◆ ENTRIES SUPPLIED:
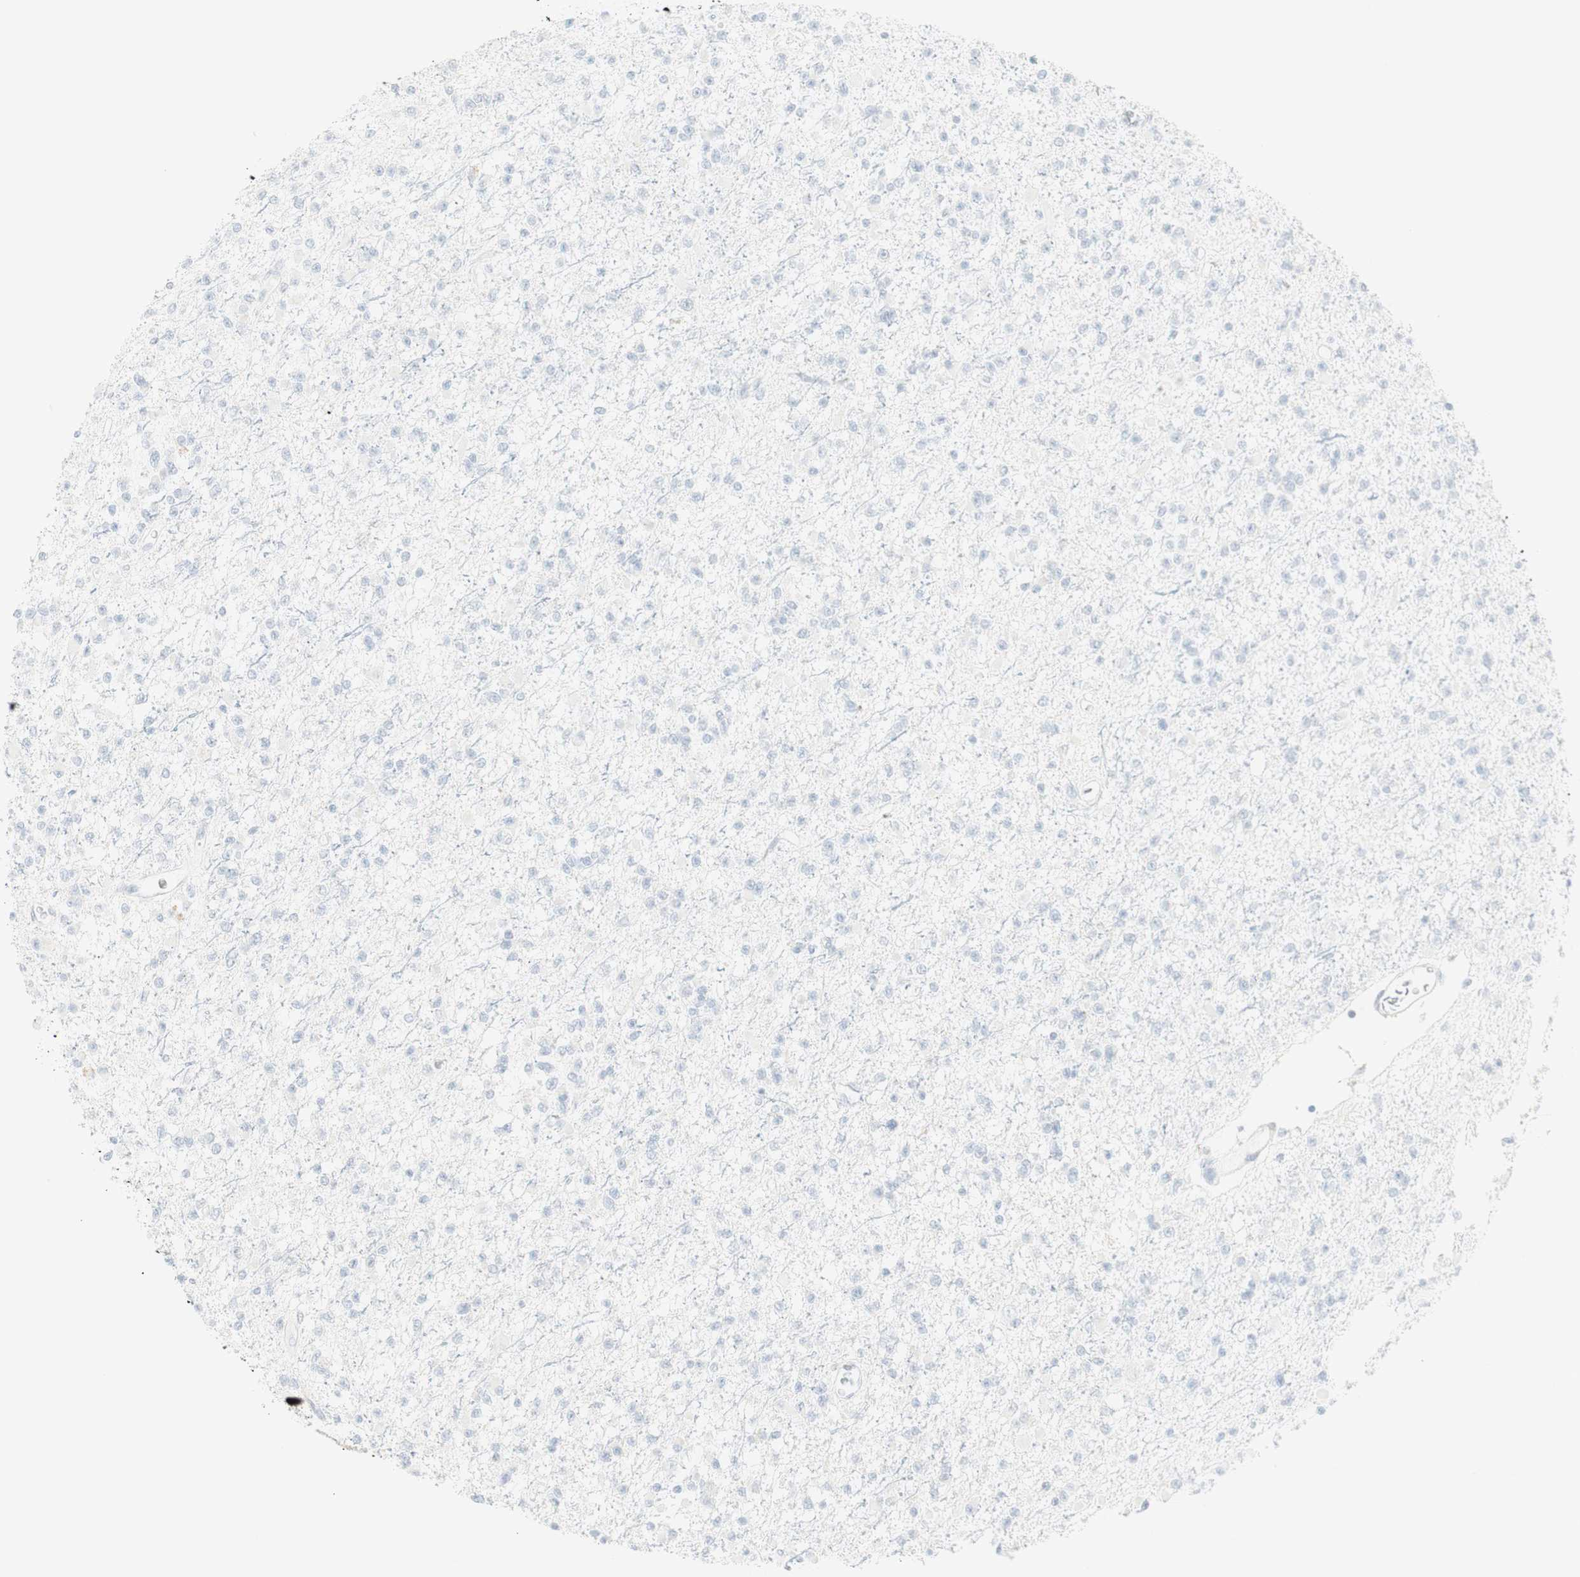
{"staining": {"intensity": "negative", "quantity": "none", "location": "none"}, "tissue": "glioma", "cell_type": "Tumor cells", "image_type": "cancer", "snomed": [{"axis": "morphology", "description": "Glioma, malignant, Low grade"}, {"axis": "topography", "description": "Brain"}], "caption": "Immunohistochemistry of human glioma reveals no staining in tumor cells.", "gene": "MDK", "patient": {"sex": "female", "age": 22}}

...

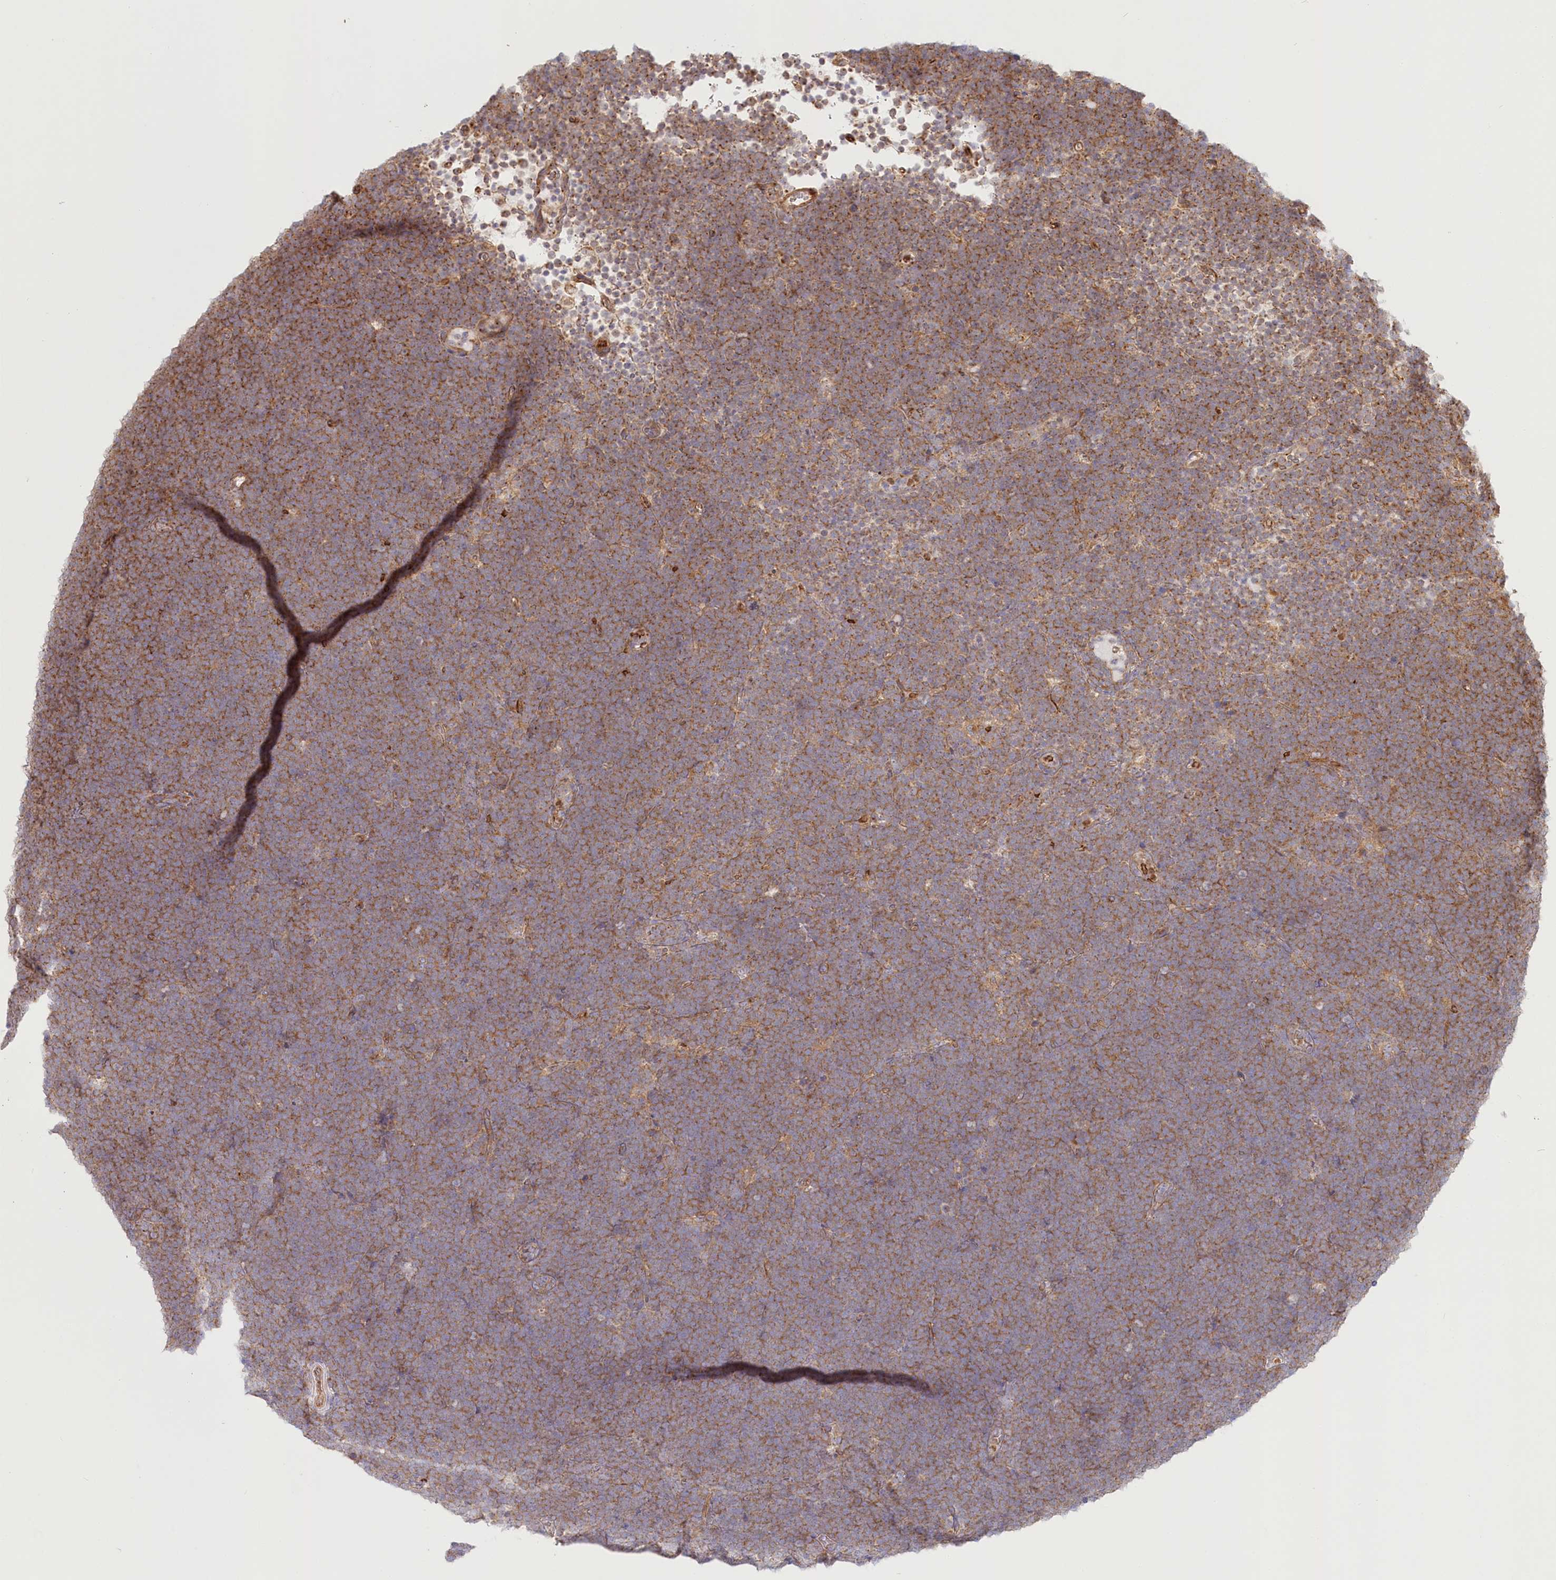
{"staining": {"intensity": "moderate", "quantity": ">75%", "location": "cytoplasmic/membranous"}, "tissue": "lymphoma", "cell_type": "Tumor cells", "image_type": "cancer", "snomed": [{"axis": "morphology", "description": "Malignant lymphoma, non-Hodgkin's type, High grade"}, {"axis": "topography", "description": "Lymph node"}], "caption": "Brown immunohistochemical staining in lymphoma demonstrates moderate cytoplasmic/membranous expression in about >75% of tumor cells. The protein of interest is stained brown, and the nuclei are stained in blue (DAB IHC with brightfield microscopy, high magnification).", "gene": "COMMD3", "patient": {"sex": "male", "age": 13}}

---

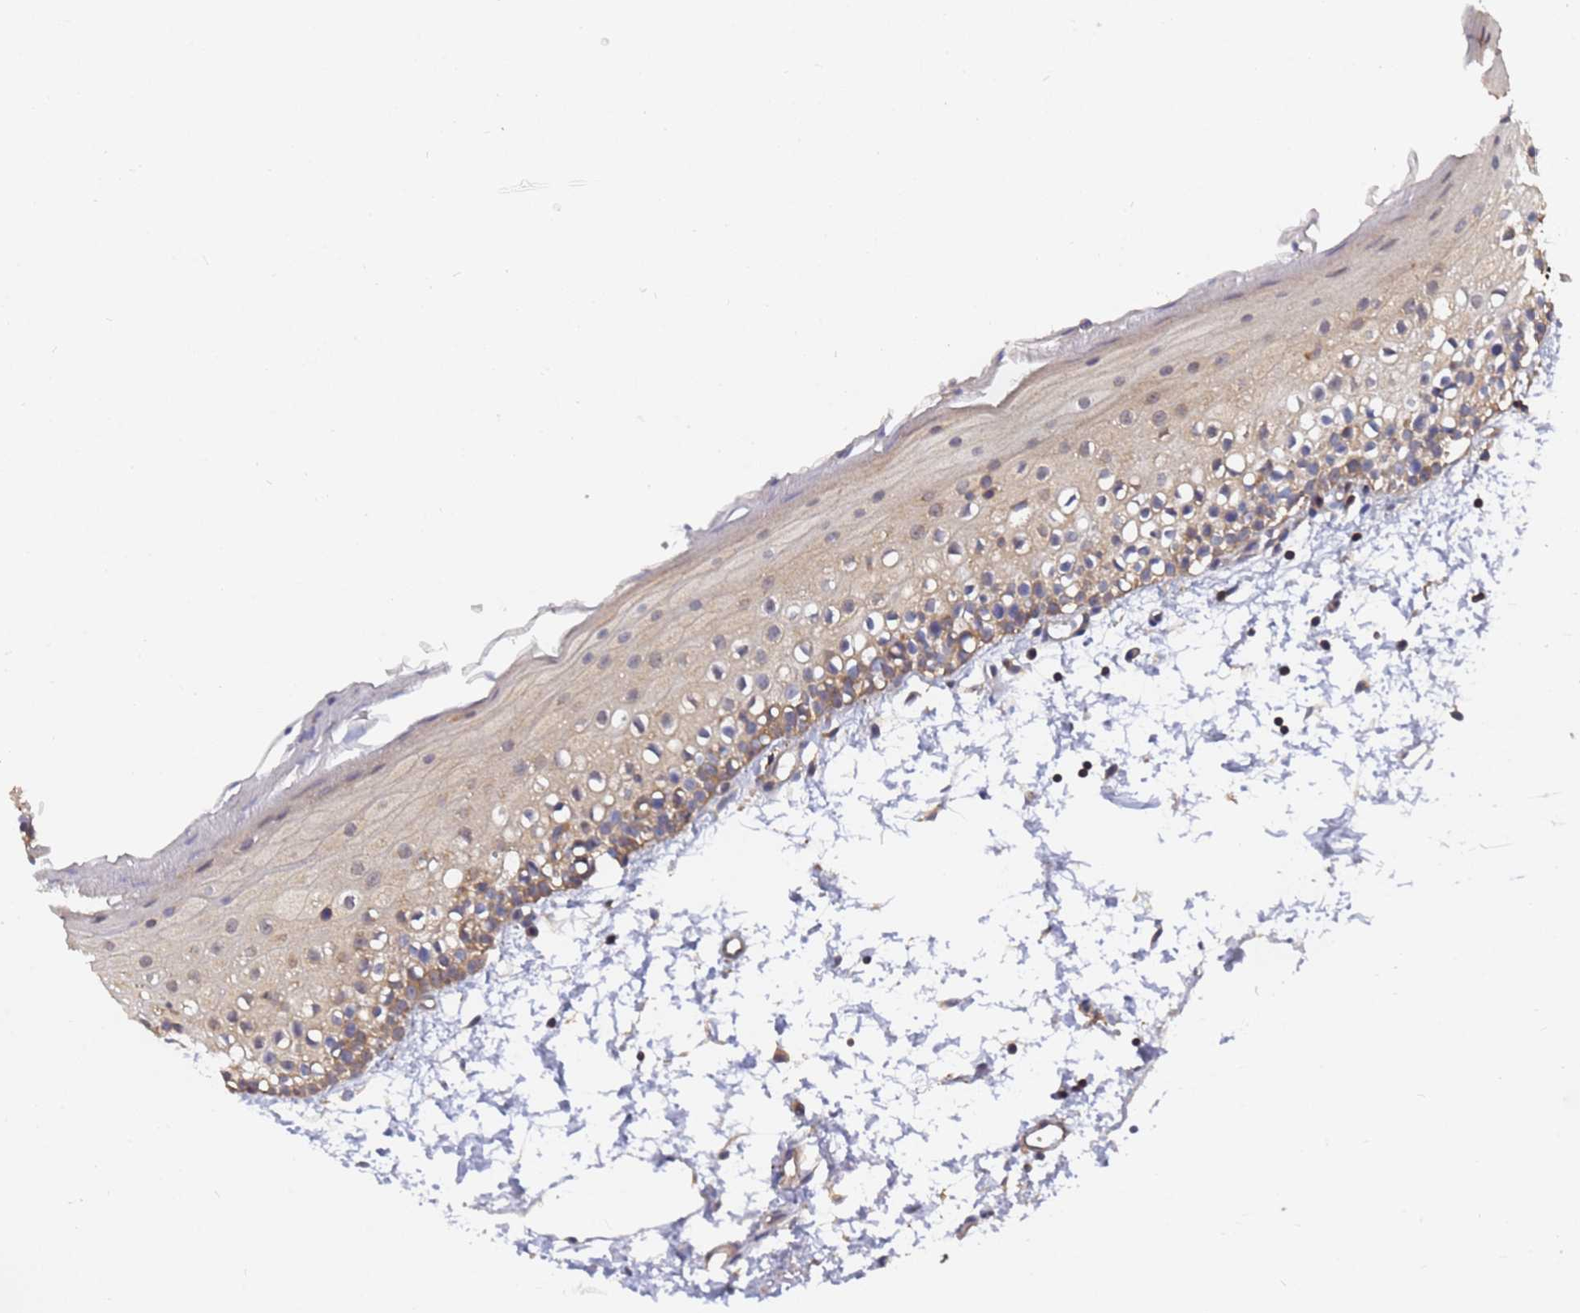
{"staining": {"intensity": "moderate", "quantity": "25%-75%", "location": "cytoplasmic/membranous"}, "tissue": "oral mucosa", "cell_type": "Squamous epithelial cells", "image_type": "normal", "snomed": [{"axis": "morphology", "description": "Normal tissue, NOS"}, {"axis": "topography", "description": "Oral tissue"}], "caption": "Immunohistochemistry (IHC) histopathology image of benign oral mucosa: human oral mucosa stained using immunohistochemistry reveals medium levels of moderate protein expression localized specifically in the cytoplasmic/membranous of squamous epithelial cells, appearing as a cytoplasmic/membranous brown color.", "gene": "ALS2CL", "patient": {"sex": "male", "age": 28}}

◆ WHAT THIS TASK INVOLVES:
If a line in the records above holds the string "Immunohistochemistry", copy it.

◆ EXPECTED ANSWER:
{"staining": {"intensity": "negative", "quantity": "none", "location": "none"}, "tissue": "glioma", "cell_type": "Tumor cells", "image_type": "cancer", "snomed": [{"axis": "morphology", "description": "Glioma, malignant, Low grade"}, {"axis": "topography", "description": "Brain"}], "caption": "Immunohistochemistry of human glioma reveals no staining in tumor cells.", "gene": "MDK", "patient": {"sex": "female", "age": 22}}
{"staining": {"intensity": "moderate", "quantity": "25%-75%", "location": "cytoplasmic/membranous"}, "tissue": "oral mucosa", "cell_type": "Squamous epithelial cells", "image_type": "normal", "snomed": [{"axis": "morphology", "description": "Normal tissue, NOS"}, {"axis": "topography", "description": "Oral tissue"}], "caption": "Immunohistochemistry (IHC) histopathology image of benign oral mucosa: human oral mucosa stained using immunohistochemistry reveals medium levels of moderate protein expression localized specifically in the cytoplasmic/membranous of squamous epithelial cells, appearing as a cytoplasmic/membranous brown color.", "gene": "ALS2CL", "patient": {"sex": "male", "age": 28}}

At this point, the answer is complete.